## MATERIAL TO PROCESS:
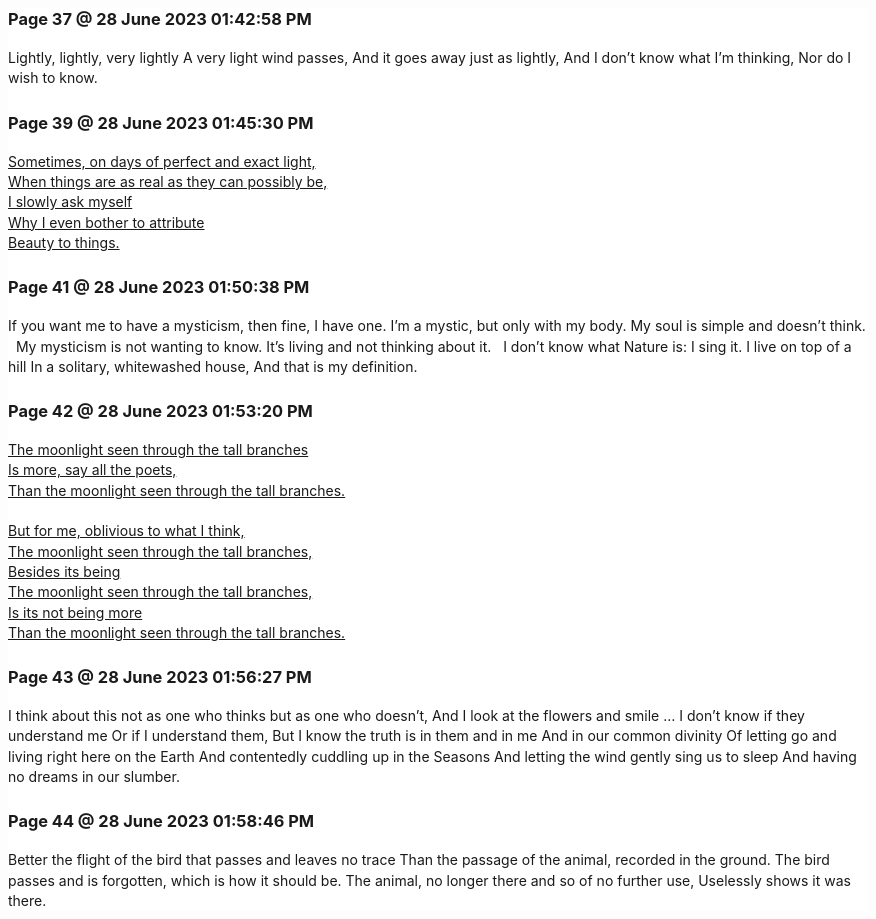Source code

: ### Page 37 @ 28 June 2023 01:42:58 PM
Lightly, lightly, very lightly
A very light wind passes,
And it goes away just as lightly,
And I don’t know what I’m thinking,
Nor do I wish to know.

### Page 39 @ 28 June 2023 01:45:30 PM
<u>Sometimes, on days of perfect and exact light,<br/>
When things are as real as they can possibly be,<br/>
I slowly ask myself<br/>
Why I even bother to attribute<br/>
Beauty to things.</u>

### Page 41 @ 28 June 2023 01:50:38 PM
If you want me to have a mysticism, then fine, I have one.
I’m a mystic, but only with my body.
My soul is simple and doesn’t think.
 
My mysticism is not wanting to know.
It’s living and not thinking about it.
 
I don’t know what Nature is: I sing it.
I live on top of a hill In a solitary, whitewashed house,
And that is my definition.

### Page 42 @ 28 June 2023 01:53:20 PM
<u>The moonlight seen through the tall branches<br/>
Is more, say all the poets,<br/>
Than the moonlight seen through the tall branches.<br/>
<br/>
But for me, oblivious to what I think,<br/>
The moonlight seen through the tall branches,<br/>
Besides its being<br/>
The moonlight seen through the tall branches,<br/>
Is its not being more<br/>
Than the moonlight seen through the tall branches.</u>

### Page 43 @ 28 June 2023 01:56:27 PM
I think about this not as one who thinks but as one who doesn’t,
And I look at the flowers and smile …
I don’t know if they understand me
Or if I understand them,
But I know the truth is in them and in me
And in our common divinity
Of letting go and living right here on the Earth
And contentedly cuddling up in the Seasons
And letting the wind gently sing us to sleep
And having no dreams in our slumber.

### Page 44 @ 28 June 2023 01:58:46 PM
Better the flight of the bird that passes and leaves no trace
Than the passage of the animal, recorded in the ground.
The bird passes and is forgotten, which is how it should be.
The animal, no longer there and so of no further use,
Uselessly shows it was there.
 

==

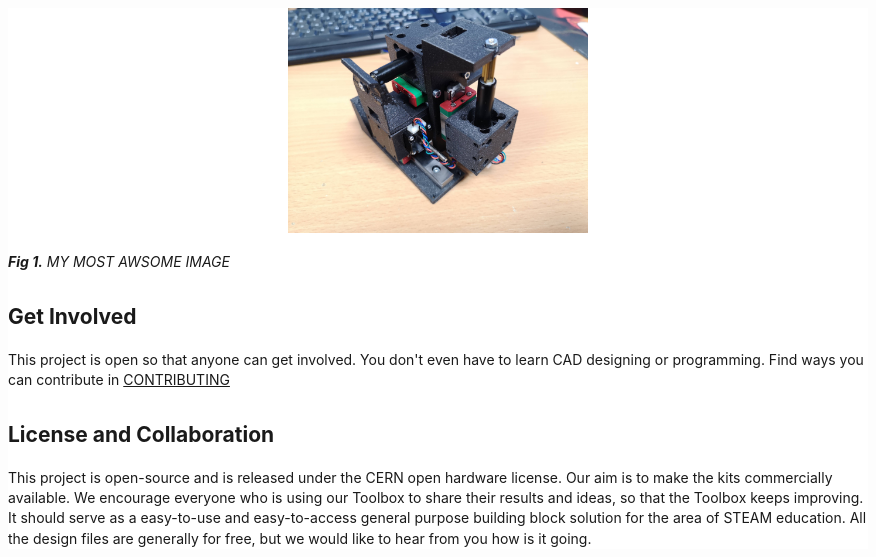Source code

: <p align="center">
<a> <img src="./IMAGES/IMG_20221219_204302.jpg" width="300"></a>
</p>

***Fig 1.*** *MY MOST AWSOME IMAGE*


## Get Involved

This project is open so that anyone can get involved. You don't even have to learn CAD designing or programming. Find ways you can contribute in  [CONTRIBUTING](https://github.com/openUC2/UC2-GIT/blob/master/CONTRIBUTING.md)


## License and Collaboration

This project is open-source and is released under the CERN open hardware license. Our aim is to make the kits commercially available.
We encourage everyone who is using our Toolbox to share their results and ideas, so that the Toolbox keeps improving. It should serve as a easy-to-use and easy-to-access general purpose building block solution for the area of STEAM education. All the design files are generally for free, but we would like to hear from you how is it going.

==

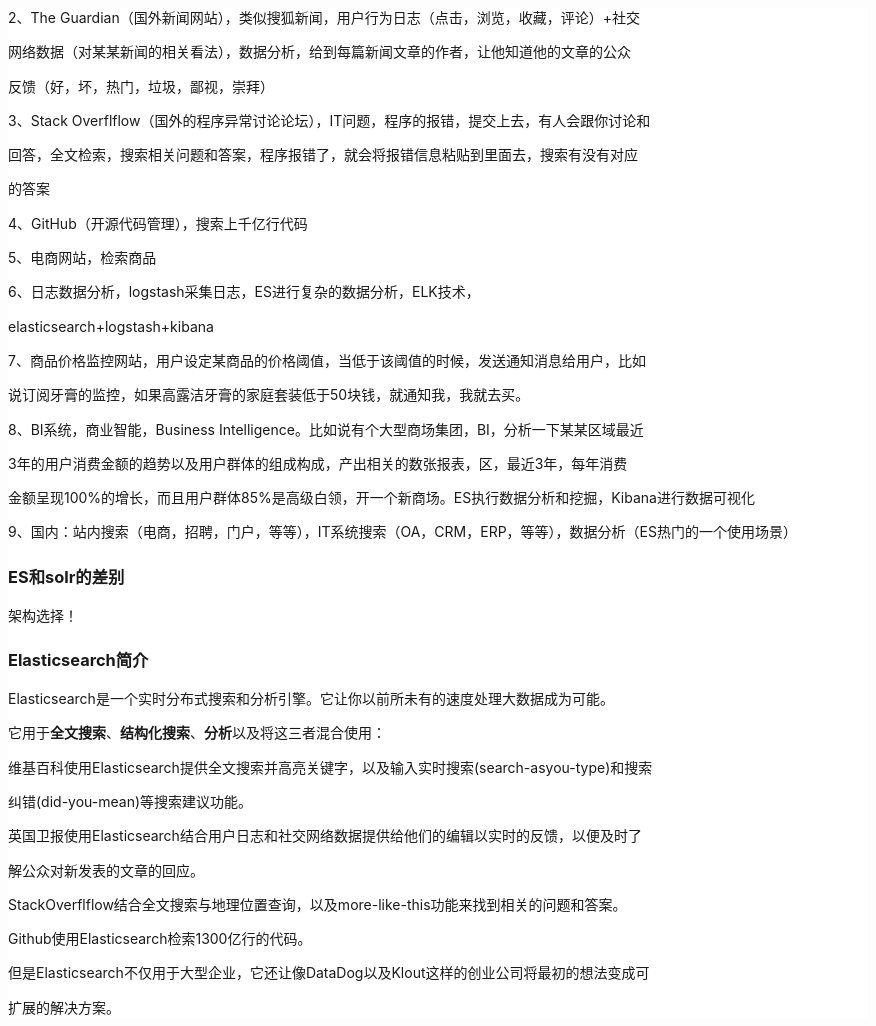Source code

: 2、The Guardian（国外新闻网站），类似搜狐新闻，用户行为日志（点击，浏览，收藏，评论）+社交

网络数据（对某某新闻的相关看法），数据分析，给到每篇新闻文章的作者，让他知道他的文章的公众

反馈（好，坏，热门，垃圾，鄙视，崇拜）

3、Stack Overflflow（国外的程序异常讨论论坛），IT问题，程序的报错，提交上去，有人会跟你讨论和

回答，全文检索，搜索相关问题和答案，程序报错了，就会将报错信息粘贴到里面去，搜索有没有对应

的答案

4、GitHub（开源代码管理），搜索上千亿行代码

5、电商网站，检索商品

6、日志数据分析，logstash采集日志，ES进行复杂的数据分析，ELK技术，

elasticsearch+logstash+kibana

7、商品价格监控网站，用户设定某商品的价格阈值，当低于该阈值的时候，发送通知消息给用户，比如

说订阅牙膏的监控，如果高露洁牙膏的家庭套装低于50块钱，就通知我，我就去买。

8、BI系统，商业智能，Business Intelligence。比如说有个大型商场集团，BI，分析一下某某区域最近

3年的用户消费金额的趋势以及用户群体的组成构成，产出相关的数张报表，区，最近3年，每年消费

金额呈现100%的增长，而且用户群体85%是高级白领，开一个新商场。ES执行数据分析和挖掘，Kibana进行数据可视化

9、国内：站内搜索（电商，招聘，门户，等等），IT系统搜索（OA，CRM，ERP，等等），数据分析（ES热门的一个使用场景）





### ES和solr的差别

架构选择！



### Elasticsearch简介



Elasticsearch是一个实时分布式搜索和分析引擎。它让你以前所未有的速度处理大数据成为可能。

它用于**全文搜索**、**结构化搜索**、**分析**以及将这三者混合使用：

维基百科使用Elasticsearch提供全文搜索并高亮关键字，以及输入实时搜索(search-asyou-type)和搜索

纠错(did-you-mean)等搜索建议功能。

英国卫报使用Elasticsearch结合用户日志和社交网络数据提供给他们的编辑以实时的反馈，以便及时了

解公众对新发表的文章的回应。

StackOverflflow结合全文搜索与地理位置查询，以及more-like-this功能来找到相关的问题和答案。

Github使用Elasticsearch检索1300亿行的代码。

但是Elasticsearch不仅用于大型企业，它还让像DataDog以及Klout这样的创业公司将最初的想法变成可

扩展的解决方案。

## PROBLEM REQUIREMENTS:
All lines of the material that contain the string "about" are to be copied.

## OUTPUT BELOW:
It’s living and not thinking about it.
I think about this not as one who thinks but as one who doesn’t,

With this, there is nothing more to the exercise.